Refleksi Sumpah Pemuda: Meneladani Ashabul Kahfi

Penulis: Khaerul Umam


 Refleksi Sumpah Pemuda: Meneladani Ashabul Kahfi Perbesar

Oleh :

KHAERUL UMAM, S.Ag*)

(Penghulu Ahli Madya KUA Pakuhaji)

 

 

Apabila ingin melihat suatu negara di masa depan, maka lihatlah pemudanya hari ini.”

(Yusuf Qardhawi, Ulama Besar Mesir)

 

Muqadimah

​        Perubahan suatu bangsa tidak lepas dari peran para pemuda. Pemuda sudah terbukti sebagai aktor penting yang memberikan warna terhadap kemerdekaan dengan Ikrar Pemuda 1928 yang lebih dikenal dengan Sumpah Pemuda. Usia mereka yang mengadakan Kongres Pemuda itu ada di kisaran 20 tahunan. Bila dilihat dari usia para pemuda saat kongres saat itu masih remaja. Mohammad Hatta menyebut peristiwa ini dengan sebuah letusan sejarah. Adanya Sumpah Pemuda menjadi tonggak besar dalam perjuangan Indonesia meraih kemerdekaannya. Sumpah Pemuda menumbuhkan semangat juang kaum muda yang kemudian menyatukan elemen bangsa. Islam memberikan perhatian dan perlakuan khusus bagi pemuda.

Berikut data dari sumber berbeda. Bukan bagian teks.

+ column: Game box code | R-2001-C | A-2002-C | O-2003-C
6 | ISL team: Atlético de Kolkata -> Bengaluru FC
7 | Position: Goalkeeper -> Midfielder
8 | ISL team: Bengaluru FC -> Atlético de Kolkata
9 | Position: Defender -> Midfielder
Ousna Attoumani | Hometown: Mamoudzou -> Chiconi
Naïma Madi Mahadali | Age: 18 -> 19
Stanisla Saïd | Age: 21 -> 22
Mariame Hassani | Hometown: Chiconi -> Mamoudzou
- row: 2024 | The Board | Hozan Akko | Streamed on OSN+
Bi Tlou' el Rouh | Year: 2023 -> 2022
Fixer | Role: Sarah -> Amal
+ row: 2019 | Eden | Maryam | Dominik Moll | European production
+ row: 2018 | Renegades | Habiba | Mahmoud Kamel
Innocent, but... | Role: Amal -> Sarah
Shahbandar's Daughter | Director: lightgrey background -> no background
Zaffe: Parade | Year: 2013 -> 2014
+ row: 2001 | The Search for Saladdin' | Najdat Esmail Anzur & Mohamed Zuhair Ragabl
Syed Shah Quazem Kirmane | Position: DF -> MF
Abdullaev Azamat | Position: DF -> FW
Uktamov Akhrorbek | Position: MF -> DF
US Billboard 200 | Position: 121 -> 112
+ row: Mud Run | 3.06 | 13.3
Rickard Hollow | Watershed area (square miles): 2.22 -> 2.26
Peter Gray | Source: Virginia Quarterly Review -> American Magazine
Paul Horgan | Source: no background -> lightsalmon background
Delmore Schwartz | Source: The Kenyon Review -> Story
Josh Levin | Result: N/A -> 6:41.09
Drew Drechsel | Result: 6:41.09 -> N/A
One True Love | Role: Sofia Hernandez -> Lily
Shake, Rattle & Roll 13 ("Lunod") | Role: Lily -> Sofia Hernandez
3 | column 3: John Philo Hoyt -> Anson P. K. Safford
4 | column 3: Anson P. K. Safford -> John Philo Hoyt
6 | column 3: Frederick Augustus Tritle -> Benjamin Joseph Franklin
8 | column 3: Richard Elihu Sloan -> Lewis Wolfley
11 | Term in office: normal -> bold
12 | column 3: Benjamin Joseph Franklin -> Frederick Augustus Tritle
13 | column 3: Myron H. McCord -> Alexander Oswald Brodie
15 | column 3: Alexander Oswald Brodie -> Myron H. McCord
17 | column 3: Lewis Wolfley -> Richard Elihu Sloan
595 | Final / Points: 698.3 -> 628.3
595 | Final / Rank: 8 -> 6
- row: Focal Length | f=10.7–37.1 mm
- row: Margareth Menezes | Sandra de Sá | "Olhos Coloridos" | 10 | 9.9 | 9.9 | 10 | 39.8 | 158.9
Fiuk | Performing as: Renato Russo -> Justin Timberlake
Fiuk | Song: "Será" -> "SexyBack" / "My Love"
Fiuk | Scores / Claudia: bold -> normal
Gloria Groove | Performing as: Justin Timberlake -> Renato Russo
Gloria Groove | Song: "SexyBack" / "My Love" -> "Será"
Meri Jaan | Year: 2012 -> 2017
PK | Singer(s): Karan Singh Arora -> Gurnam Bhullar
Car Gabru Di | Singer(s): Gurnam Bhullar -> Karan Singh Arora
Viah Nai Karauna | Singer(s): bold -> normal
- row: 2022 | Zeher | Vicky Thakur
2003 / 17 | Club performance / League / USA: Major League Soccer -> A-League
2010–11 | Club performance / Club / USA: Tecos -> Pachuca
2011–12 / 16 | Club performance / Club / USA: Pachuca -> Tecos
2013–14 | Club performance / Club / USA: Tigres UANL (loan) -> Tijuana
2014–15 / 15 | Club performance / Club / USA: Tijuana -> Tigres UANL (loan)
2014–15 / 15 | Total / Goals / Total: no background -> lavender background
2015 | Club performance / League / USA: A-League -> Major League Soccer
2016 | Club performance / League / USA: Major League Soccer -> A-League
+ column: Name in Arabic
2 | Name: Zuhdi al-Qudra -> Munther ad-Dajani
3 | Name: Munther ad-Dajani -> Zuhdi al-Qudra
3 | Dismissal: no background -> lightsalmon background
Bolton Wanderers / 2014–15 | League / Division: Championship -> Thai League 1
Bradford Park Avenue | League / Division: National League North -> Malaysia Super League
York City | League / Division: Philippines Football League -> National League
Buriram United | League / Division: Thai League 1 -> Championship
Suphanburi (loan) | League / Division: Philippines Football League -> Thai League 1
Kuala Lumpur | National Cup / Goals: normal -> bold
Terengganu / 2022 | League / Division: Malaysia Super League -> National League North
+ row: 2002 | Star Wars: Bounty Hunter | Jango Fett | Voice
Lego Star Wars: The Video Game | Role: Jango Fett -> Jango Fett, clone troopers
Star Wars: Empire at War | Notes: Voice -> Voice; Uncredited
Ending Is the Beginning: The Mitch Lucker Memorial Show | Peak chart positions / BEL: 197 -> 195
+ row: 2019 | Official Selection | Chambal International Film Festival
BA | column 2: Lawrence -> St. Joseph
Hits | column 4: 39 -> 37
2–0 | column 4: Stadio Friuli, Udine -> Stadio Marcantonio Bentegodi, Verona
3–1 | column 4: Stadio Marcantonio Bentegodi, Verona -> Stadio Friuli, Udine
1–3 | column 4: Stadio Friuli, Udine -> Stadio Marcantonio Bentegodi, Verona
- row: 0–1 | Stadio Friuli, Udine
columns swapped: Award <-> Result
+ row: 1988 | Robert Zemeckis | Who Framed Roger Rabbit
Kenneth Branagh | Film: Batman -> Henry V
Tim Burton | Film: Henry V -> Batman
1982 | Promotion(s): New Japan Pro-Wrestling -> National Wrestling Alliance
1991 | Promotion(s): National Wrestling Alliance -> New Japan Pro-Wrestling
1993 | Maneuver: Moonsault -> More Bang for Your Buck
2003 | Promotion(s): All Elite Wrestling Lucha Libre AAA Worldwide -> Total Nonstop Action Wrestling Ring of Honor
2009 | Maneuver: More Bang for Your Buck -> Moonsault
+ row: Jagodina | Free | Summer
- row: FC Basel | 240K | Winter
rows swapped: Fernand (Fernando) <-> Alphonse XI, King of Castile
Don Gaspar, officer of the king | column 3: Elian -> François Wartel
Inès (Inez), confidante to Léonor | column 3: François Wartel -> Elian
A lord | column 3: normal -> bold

       Bahkan dalam al-Qur’an disebutkan kisah para pemuda dalam surah al-Kahfi. Ashabul Kahfi adalah sekelompok pemuda yang beriman kepada Allah, yang tengah mengalami penindasan agama sehingga mereka mengasingkan diri ke dalam sebuah gua yang tersembunyi. Salah satu kisah dalam al-Qur’an adalah kisah Ashabul Kahfi. Hakikat perubahan sosial dimulai dari individu-individu pemuda yang beriman dan bertakwa, sehingga melahirkan kelompok tatanan baru sosial masyarakat madani yang benar dan berintegritas baik. Kaum muda yang beriman ini merupakan suatu kelompok masyarakat ideal yang senantiasa mengajak manusia kepada jalan kebaikan. Melihat semangat ribuan santri saat peringatan “Hari Santri Nasional” beberapa hari lalu, timbul sikap optimis akan majunya bangsa ini kedepan meski dunia santri dan pesantren tengah diuji dengan musibah dan terpaan issu miring yang mendeskreditkan santri dan pesantren.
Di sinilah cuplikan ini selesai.